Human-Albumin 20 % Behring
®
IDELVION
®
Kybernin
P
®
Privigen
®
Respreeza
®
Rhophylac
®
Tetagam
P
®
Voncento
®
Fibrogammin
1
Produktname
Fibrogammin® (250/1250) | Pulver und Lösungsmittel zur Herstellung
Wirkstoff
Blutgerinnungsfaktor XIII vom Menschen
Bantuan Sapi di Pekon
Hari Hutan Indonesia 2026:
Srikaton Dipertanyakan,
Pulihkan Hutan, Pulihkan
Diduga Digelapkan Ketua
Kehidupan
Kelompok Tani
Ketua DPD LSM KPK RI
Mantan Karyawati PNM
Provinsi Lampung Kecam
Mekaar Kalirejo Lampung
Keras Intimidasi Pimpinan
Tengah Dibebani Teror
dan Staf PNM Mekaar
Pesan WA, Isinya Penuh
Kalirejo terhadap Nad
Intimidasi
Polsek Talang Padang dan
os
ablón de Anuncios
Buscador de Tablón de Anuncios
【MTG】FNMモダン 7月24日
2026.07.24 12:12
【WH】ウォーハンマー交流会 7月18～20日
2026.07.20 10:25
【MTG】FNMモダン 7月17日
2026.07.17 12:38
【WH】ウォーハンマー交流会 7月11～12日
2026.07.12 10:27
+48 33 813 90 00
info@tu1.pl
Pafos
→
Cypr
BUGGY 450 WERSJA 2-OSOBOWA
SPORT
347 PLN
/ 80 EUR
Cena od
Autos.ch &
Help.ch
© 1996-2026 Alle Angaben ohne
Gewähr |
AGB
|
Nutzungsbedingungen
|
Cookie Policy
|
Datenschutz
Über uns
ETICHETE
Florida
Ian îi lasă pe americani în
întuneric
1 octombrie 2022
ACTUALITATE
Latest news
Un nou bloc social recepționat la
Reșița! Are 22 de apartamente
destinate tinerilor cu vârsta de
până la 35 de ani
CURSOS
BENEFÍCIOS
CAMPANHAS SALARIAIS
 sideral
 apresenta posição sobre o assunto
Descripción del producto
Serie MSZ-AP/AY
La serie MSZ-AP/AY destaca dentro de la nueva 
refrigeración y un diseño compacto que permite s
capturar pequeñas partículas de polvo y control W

» Aim of the exercise
Rename "Wirkstoff" to "Active substance" in the listing, starting at its first line and ending at the line that contains "Hari Hutan Indonesia". Reproduce only those lines, with everything else unchanged.

» Answer to this exercise
Human-Albumin 20 % Behring
®
IDELVION
®
Kybernin
P
®
Privigen
®
Respreeza
®
Rhophylac
®
Tetagam
P
®
Voncento
®
Fibrogammin
1
Produktname
Fibrogammin® (250/1250) | Pulver und Lösungsmittel zur Herstellung
Active substance
Blutgerinnungsfaktor XIII vom Menschen
Bantuan Sapi di Pekon
Hari Hutan Indonesia 2026:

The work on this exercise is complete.